Die Ich-Erzählerin startet einen Versuch, ihrer Mutter - ihr Vater, der an Depressionen gelitten hat, ist bereits verstorben, von den falschen Gerüchten zu erzählen, doch diese glaubt ihr nicht. So wählt die Ich-Erzählerin den Rückzug, das Schweigen, um die Situation "auszusitzen" und zieht damit die Aufmerksamkeit umso stärker auf sich. Die Tatsache, dass sie in der aufgeladenen politischen Situation im Gehen liest, vorzugsweise Romane aus dem 18./19.Jahrhundert, verleiht ihr den Status einer Übergeschnappten.
Der Autorin gelingt es hervorragend die Bedrohung durch den Milchmann, der niemals handgreiflich wird oder die Ich-Erzählerin auch nur anrührt, zu beschreiben. Die Spannung steigert sich und wird aufgrund der zahlreichen Reflexionen, Einschübe und Zeitsprünge der Erzählerin kaum aufgelöst.
Es entsteht das Psychogramm einer verängstigten jungen Frau, deren Angst sich auch körperlich auswirkt, die abstumpft, sich einkapselt und nicht in der Lage ist, dem Milchmann etwas entgegen zu setzen. Doch es gibt auch positive Figuren, wie den echten Milchmann oder die Französischlehrerin, die sich bemüht, ihren Schülerinnen und Schülern einen neuen Blickwinkel aufzuzeigen. Und einige Figuren entwickeln sich in eine unerwartete Richtung.

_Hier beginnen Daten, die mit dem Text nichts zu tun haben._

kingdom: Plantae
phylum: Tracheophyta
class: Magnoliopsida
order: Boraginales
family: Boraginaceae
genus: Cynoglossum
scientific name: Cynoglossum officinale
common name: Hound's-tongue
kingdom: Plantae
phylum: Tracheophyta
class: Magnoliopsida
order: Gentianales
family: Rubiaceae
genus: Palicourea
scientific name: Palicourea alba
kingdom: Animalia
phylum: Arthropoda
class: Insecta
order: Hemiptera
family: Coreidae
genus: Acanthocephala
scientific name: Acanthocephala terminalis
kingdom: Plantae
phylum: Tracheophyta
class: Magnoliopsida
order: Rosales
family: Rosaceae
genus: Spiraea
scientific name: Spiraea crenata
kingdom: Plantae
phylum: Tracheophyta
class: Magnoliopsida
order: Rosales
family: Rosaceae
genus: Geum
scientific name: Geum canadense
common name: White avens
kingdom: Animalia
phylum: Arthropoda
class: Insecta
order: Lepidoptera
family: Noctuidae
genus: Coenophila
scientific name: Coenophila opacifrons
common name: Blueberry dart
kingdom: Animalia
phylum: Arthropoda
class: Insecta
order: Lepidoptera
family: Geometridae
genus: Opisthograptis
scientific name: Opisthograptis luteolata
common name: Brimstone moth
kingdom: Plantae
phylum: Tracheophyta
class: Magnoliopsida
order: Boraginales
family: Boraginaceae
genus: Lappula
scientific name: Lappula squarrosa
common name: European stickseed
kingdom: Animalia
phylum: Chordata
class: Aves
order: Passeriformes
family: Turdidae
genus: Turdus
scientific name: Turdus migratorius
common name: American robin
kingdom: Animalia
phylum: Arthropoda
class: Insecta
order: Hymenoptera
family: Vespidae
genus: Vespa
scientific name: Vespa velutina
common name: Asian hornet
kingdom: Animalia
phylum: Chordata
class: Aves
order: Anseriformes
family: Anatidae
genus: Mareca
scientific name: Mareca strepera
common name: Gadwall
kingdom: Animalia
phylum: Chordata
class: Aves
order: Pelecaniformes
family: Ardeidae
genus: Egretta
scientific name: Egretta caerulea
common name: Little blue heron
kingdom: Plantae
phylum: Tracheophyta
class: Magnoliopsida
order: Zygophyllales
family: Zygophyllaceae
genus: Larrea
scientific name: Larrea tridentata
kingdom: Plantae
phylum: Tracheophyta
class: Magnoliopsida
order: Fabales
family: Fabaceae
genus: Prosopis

Obwohl zu diesem Zeitpunkt Frauen im Gegensatz zu Männern nichts gegolten haben, ihnen keine Macht zugesprochen wurde, zeigen einige Situationen im Roman, dass ein solidarisches, gemeinschaftliches Handeln der Frauen zum Erfolg führt, wie das Aufheben der Ausgangssperre. Andererseits zeigt das Schicksal der Ich-Erzählerin, wie gefährlich es sein kann, sich zur Außenseiterin zu machen, individuell zu handeln.

Ein Roman, der mich wirklich begeistert hat, aufgrund seiner Thematik
- wobei die aktuelle Me Too-Debatte sicherlich zum Erfolg beigetragen hat, ebenso wie der Brexit, der die Grenze in Irland wieder in den Fokus gerückt hat -
seiner außergewöhnlichen Sprache und seines teilweise skurrilen Humors.
Der Gedankenfluss der Ich-Erzählerin ist im wahrsten Sinne des Wortes mitreißend und bleibt es bis zum Schluss.

Vielen Dank dem Klett-Cotta-Verlag für das Rezensionsexemplar!